Croyez-le, je ne suis pas de ceux qui nient la souffrance animale, mais il y a toujours plusieurs façons de juger nos pratiques ancestrales, nos us et coutumes, celles qui font la richesse du patrimoine de notre pays.

A la manière de Marcel Pagnol dans "La gloire de mon père", je pourrais raconter avec beaucoup d'émotion mes souvenirs d'enfance à Ganges, avec mon père et mon grand-père, qui m’emmenaient à la chasse, moi portant le carnier, eux portant le fusil en quête d’un lièvre ou d'une perdrix et ce bonheur du partage, de la transmission de nos valeurs issues de nos racines rurales.

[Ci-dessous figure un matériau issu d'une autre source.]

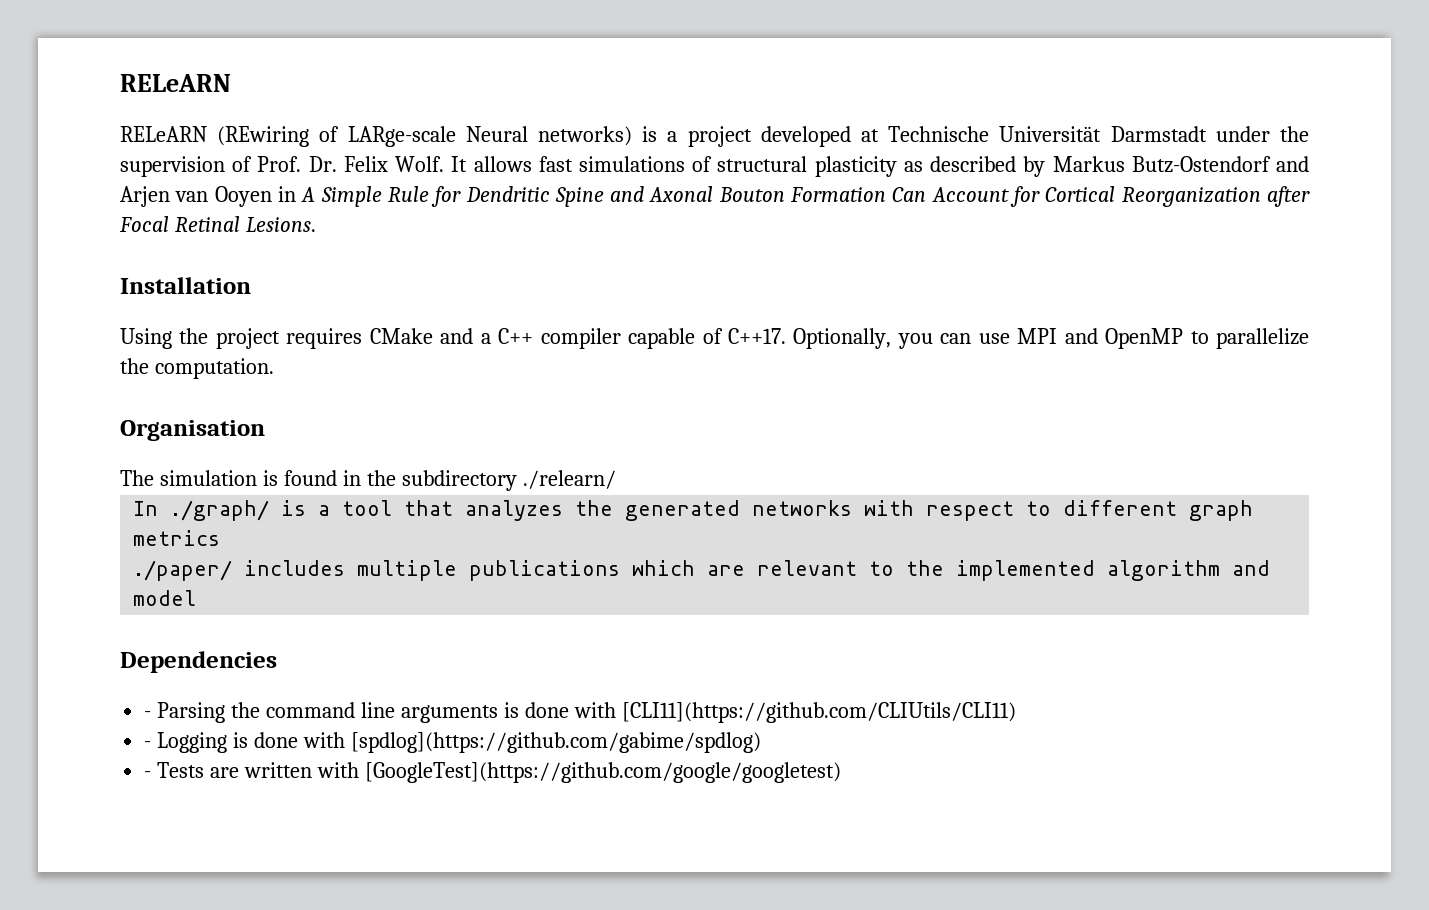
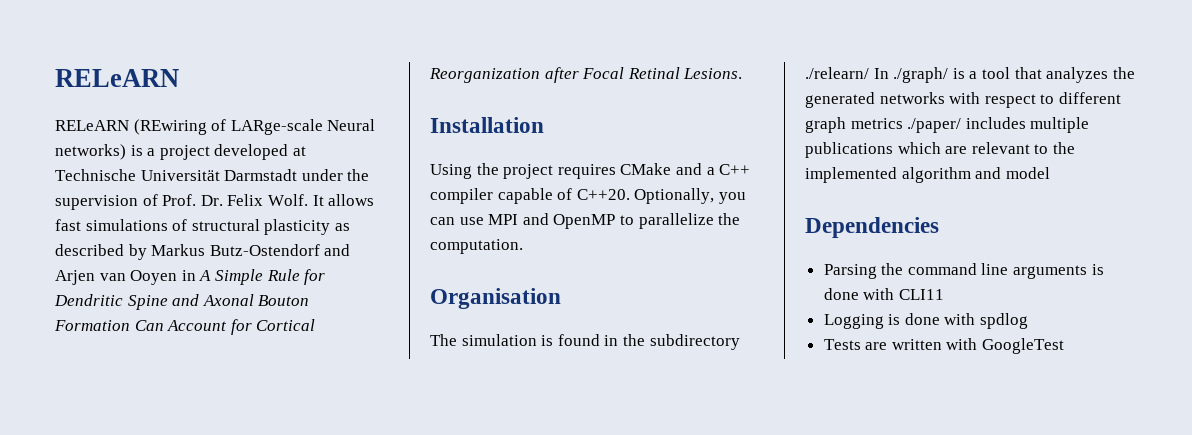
[727,328,786,344] C++17. -> [576,189,630,200] C++20.
(616, 479) // -> (869, 73) none
(221, 538) // -> (903, 123) none
[144,711,152,718] - -> (939, 227) none
[621,702,1016,723] [144,741,152,748] [CLI11](https://github.com/CLIUtils/CLI11) // - -> [898,289,944,300] CLI11 //
[350,732,761,753] [144,771,152,778] [spdlog](https://github.com/gabime/spdlog) // - -> [980,313,1029,329] spdlog //
[364,762,841,783] [GoogleTest](https://github.com/google/googletest) -> [982,338,1065,354] GoogleTest

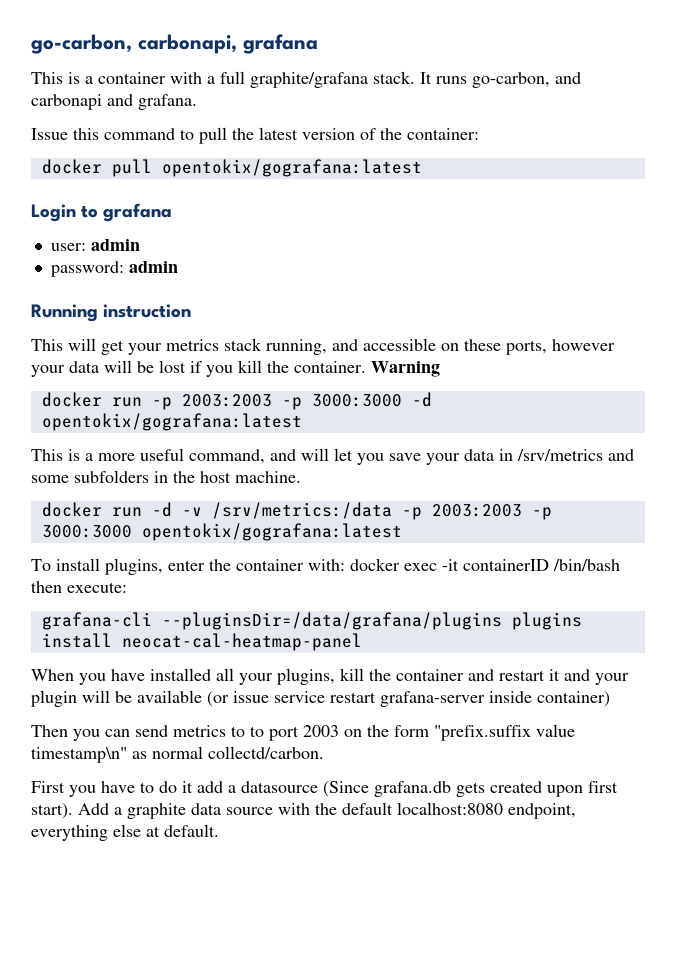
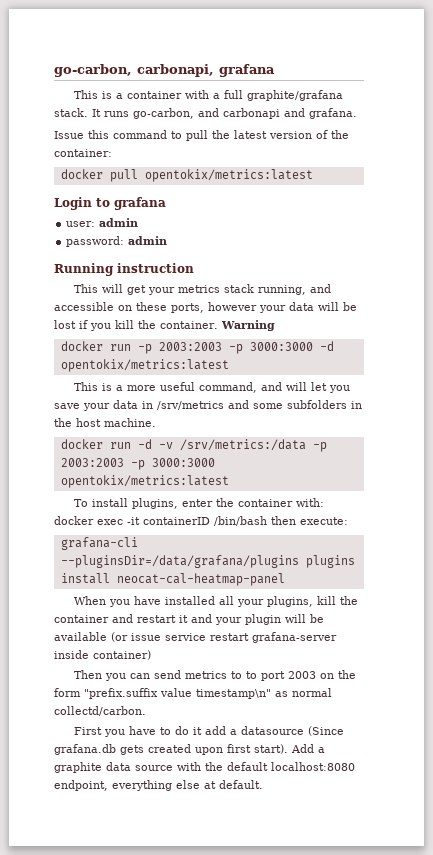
[161,159,422,177] opentokix/gografana:latest -> [144,169,313,182] opentokix/metrics:latest
[41,413,302,431] opentokix/gografana:latest -> [60,359,229,372] opentokix/metrics:latest
[141,523,402,541] opentokix/gografana:latest -> [60,475,229,488] opentokix/metrics:latest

Mais je pourrais aussi vous raconter ce que certains pourraient ici, qualifier d'abominable, quand mon grand-père s'adonnait paisiblement au plaisir de la pêche et plantait l'hameçon dans un asticot pour accrocher une truite, qui finissait à l'agonie dans un seau.

Mesdames, Messieurs.

J'ai déjà eu l'occasion de le dire : je suis frappé, oui frappé par la montée en puissance d'une nouvelle dictature verte, qui consiste à niveler vers le bas, tous les rapports entre l’homme et l’animal.

Une idéologie qui veut imposer son point de vue et sa sensibilité à autrui par tous les moyens, y compris par les mensonges, la manipulation, parfois même par la violence.

Car diaboliser la chasse pour la combattre n’est qu'un prétexte idéologique qui masque d'autres intentions bien moins louables celles-là : changer l'alimentation de l'humanité, supprimer la viande dans les cantines de nos écoles, faire de l'animal, mais aussi des arbres (on l'a vu dernièrement avec le sapin de Noël de Bordeaux) l'égal de l'homme et au final, emmerder un peu plus chaque jour les citoyens de notre pays.

Voilà le grand programme et le grand projet que les ayatollahs de la chlorophylle voudraient nous imposer.

Et de ce point de vue-là, je suis de ceux qui refuseront toujours, même pour gagner quelques voix aux élections, de se soumettre à une écologie sectaire et punitive.

Pour conclure mon propos, ce dont je suis certain, c'est qu'avec la montée en puissance de l'activisme délirant de cette poignée d'extrémistes, les citoyens de notre territoire ont bien plus à perdre qu’à gagner."